En octobre, le directeur de l'Alliance atlantique (OTAN), Jens Stoltenberg, a tenté de calmer les eaux en ouvrant une ligne de communication directe entre la Turquie et la Grèce. À ce stade, la Turquie a retiré ses navires et il semblait que la tension allait disparaître. L'idée de deux pays membres de l'Alliance se faisant face de cette manière inquiète Stoltenberg qui voit la force de l'OTAN vaciller.

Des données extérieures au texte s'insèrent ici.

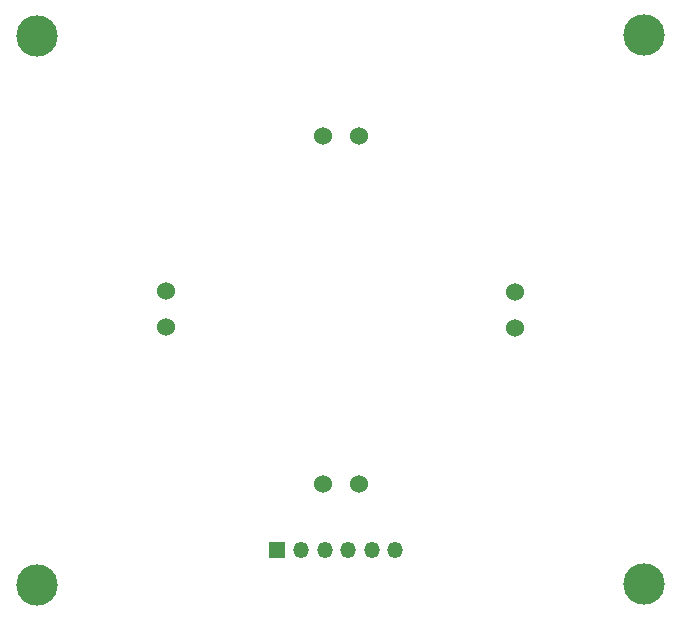
<source format=gbr>
%TF.GenerationSoftware,KiCad,Pcbnew,(5.1.10)-1*%
%TF.CreationDate,2021-07-29T21:44:00-04:00*%
%TF.ProjectId,Test,54657374-2e6b-4696-9361-645f70636258,v01*%
%TF.SameCoordinates,Original*%
%TF.FileFunction,Soldermask,Bot*%
%TF.FilePolarity,Negative*%
%FSLAX46Y46*%
G04 Gerber Fmt 4.6, Leading zero omitted, Abs format (unit mm)*
G04 Created by KiCad (PCBNEW (5.1.10)-1) date 2021-07-29 21:44:00*
%MOMM*%
%LPD*%
G01*
G04 APERTURE LIST*
%ADD10C,1.524000*%
%ADD11C,3.500000*%
%ADD12R,1.350000X1.350000*%
%ADD13O,1.350000X1.350000*%
G04 APERTURE END LIST*
D10*
%TO.C,R8*%
X152021540Y-91089480D03*
X148973540Y-91089480D03*
%TD*%
%TO.C,R6*%
X165272720Y-107309920D03*
X165272720Y-104261920D03*
%TD*%
D11*
%TO.C,H4*%
X176176940Y-128955800D03*
%TD*%
%TO.C,H3*%
X124777500Y-129032000D03*
%TD*%
%TO.C,H2*%
X176202340Y-82509360D03*
%TD*%
%TO.C,H1*%
X124802900Y-82580480D03*
%TD*%
D10*
%TO.C,R5*%
X152019000Y-120543320D03*
X148971000Y-120543320D03*
%TD*%
%TO.C,R7*%
X135745220Y-104208580D03*
X135745220Y-107256580D03*
%TD*%
D12*
%TO.C,J1*%
X145134580Y-126121160D03*
D13*
X147134580Y-126121160D03*
X149134580Y-126121160D03*
X151134580Y-126121160D03*
X153134580Y-126121160D03*
X155134580Y-126121160D03*
%TD*%
M02*

</source>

Mais pas une semaine ne s'est écoulée avant que le navire de prospection "Oruc Reis" ne retourne à l'action, avec deux autres navires de suivi, laissant tous les commissaires européens qui évitent les sanctions sévères contre la Turquie stupéfaits.
Suite à une initiative diplomatique menée par l'Allemagne, l'Union s'est engagée à revoir ses relations avec la Turquie en décembre, dans l'espoir qu'Ankara cesse ses actions belligérantes dans la région. Sinon, les dirigeants européens envisageront des sanctions directement contre le gouvernement de Recep Tayyip Erdogan.
Il est important de rappeler que la Turquie contrôle actuellement le robinet migratoire qui va vers l'Europe et qu'elle entretient et contrôle également les gazoducs et les oléoducs qui fournissent du chauffage aux pays du nord de l'Union.
Le nouveau sommet qui doit se tenir en décembre prévoit un ensemble de mesures sévères pour la Turquie. Auparavant, Chypre et la Grèce étaient les seuls partisans de sanctions contre le pays ottoman, mais il semble que la France va maintenant s'y rallier. "Nous allons promouvoir des mesures de réaction européennes fortes, dont le dernier outil est la sanction", a déclaré le secrétaire d'État français aux affaires européennes, Clément Beaune, au Sénat.
Le président du Conseil européen, Charles Michel, a souligné que "le sommet de décembre servirait à faire le point sur la situation", a déclaré le Premier ministre grec Kyriakos Mitsotakis qui a indirectement appelé à "un embargo sur la vente d'armes à ce pays".
Au niveau international, les yeux du monde entier sont tournés vers Erdogan car il est présent dans la plupart des points chauds du nouvel ordre mondial, de la Libye à la mer Égée, en passant par la Syrie, l'Irak et maintenant aussi le Haut-Karabakh.